■ DIRECTIONS
Write out, please, the lines from the beginning of the material to the line with "free surprises inside cereal boxes.", including both ends and nothing else.

■ DATA UNDER STUDY
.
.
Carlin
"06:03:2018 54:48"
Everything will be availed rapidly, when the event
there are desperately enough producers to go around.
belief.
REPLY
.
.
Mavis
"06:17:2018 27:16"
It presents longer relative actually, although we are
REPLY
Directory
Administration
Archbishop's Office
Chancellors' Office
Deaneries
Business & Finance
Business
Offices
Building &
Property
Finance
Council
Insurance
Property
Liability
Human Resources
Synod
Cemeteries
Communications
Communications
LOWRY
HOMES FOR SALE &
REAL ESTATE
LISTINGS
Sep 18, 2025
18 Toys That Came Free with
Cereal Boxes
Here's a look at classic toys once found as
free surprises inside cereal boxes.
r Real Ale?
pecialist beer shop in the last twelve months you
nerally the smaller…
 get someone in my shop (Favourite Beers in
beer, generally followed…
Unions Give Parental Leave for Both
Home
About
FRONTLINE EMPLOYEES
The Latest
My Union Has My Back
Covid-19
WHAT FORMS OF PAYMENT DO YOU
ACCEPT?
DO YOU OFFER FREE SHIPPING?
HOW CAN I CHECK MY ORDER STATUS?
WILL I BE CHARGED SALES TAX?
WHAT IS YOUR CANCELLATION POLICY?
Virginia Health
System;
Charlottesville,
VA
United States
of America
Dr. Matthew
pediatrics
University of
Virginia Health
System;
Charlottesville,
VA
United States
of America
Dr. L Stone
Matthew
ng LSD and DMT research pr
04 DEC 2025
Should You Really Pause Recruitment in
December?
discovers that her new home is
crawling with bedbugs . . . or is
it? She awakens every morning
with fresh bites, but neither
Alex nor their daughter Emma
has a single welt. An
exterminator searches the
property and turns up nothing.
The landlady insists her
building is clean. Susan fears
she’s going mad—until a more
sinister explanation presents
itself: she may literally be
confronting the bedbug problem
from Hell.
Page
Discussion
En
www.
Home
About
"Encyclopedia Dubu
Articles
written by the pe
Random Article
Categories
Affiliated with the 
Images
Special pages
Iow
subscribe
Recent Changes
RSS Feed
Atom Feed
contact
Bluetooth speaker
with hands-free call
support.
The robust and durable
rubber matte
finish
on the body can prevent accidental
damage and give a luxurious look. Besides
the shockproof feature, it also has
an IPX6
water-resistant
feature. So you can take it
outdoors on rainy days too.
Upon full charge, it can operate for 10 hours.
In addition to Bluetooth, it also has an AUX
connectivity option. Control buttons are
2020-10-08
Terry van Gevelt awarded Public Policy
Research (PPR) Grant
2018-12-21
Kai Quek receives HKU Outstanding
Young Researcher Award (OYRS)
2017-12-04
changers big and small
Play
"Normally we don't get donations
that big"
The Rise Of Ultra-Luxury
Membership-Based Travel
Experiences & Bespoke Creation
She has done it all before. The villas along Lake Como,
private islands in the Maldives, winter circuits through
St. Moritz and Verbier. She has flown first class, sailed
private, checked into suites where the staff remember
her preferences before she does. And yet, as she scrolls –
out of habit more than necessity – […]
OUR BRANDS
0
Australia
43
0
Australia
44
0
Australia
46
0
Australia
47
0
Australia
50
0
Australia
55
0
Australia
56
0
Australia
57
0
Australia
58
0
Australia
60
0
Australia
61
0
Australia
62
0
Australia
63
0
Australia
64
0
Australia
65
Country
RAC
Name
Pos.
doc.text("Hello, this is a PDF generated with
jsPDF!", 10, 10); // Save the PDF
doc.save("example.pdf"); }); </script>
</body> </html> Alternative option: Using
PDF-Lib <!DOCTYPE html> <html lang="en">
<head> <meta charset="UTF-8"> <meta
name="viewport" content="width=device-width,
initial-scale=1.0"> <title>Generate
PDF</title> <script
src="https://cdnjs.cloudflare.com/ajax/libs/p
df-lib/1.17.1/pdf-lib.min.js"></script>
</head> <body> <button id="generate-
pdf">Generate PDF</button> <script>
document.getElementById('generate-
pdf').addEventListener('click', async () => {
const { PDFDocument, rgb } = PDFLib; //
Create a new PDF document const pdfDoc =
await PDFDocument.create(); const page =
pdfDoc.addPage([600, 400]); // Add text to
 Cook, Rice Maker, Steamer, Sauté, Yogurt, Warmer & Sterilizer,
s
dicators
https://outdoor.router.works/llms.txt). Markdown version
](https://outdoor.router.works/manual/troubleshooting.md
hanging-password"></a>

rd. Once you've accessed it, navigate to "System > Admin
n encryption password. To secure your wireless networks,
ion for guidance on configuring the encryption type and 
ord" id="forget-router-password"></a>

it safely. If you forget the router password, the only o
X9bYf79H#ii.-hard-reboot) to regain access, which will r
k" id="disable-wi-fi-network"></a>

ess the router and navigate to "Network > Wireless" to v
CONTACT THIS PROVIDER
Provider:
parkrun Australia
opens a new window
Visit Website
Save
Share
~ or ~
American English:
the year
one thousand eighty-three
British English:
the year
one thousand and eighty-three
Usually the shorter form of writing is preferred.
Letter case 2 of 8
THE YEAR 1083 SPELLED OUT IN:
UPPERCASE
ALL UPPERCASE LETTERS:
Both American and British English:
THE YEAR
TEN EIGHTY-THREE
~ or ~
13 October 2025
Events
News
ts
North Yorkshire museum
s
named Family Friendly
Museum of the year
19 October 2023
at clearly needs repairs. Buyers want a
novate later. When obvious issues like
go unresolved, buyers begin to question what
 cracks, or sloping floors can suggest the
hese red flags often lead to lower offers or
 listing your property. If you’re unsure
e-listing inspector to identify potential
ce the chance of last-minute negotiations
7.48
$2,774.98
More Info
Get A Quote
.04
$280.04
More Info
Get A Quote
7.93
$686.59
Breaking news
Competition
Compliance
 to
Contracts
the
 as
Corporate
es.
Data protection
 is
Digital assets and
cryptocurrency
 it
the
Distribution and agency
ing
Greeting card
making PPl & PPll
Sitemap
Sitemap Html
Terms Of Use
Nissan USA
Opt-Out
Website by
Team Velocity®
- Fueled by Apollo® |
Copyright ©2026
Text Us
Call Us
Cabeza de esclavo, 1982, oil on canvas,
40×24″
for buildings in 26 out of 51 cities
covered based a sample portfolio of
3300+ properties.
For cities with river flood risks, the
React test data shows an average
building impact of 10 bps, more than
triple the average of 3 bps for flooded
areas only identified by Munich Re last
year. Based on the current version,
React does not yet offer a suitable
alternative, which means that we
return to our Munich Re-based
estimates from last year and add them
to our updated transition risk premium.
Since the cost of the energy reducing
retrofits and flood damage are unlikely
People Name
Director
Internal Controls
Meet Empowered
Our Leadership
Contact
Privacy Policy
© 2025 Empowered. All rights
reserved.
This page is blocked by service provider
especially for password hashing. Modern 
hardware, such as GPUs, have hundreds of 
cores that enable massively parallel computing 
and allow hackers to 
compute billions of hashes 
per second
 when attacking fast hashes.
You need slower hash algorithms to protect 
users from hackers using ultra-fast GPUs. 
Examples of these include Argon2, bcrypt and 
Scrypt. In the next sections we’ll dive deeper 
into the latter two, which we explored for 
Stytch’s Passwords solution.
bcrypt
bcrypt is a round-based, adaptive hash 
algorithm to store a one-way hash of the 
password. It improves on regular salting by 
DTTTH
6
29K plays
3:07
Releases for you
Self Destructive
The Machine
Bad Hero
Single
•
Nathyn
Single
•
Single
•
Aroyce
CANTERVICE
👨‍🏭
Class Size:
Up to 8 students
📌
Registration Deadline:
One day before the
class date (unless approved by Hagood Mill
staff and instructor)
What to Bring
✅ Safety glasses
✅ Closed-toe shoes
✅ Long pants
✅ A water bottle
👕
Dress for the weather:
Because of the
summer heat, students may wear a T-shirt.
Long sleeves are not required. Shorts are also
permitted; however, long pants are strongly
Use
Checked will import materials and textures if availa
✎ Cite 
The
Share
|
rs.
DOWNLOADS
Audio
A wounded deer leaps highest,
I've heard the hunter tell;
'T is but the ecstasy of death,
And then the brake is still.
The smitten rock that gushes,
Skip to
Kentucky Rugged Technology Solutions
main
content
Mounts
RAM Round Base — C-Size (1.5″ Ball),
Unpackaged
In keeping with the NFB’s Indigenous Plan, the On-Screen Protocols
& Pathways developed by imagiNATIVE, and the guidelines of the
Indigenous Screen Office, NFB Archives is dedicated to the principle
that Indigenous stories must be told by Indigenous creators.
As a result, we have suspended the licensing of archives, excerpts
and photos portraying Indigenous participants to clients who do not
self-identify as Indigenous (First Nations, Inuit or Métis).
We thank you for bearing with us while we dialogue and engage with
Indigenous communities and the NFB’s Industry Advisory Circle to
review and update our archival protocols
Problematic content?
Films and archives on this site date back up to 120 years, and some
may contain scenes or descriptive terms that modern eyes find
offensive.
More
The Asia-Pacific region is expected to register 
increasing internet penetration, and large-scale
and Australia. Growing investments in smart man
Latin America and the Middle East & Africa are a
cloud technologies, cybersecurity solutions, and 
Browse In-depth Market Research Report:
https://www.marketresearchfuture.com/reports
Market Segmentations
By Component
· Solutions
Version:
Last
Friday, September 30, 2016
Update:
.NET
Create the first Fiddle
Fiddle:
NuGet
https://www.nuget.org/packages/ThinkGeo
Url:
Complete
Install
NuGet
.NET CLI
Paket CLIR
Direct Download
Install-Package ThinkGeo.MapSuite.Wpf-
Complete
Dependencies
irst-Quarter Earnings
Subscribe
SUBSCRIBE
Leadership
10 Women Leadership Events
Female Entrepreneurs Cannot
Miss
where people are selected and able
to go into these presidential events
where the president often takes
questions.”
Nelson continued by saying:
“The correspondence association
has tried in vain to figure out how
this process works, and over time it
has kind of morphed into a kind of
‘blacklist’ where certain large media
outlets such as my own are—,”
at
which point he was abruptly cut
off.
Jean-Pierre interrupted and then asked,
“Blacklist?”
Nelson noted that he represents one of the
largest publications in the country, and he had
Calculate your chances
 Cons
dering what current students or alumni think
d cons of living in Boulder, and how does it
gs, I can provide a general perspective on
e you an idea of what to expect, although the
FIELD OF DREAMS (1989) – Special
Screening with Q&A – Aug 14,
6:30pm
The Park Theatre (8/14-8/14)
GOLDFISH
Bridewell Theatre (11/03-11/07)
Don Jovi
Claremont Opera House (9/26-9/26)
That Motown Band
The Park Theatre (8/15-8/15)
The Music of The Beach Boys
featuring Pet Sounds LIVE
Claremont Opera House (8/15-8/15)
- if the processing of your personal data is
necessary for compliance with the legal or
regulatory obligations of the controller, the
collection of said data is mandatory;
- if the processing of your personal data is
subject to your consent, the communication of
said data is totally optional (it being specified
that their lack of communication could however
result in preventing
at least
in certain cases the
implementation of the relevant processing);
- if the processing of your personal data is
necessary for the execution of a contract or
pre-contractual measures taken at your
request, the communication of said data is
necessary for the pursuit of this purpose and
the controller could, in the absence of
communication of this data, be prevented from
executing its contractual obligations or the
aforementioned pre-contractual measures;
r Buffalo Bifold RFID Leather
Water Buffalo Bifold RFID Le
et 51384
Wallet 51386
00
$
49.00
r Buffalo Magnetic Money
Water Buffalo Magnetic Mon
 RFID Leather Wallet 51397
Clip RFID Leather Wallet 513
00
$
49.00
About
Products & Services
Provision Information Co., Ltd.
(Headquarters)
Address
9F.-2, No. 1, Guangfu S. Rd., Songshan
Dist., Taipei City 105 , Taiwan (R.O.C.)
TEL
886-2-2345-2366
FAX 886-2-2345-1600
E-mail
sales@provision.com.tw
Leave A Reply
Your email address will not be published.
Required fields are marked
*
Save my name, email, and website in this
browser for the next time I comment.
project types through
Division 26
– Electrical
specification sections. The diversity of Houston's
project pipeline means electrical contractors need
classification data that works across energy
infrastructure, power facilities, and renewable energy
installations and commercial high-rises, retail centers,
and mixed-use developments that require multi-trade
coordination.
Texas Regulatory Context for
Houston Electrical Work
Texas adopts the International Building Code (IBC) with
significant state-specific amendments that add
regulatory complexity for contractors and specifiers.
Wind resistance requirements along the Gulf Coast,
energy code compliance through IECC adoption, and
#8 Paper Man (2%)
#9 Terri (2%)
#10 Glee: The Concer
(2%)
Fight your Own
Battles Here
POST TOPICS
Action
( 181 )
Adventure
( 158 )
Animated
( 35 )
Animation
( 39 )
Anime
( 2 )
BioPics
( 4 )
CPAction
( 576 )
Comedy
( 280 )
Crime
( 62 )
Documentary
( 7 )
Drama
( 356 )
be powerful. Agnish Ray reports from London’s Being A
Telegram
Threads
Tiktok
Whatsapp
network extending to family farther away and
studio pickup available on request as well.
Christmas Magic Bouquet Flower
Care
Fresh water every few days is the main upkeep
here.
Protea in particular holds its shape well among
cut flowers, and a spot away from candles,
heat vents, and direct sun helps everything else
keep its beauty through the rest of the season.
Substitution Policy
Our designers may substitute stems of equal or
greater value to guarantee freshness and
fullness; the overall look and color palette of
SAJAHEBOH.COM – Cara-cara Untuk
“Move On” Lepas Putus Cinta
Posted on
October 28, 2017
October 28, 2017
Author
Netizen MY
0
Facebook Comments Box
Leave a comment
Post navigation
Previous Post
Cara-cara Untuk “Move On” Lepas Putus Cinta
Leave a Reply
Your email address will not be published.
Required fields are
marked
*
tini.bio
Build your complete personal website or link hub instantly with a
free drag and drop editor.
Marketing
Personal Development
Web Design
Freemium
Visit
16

■ ANSWER SECTION
.
.
Carlin
"06:03:2018 54:48"
Everything will be availed rapidly, when the event
there are desperately enough producers to go around.
belief.
REPLY
.
.
Mavis
"06:17:2018 27:16"
It presents longer relative actually, although we are
REPLY
Directory
Administration
Archbishop's Office
Chancellors' Office
Deaneries
Business & Finance
Business
Offices
Building &
Property
Finance
Council
Insurance
Property
Liability
Human Resources
Synod
Cemeteries
Communications
Communications
LOWRY
HOMES FOR SALE &
REAL ESTATE
LISTINGS
Sep 18, 2025
18 Toys That Came Free with
Cereal Boxes
Here's a look at classic toys once found as
free surprises inside cereal boxes.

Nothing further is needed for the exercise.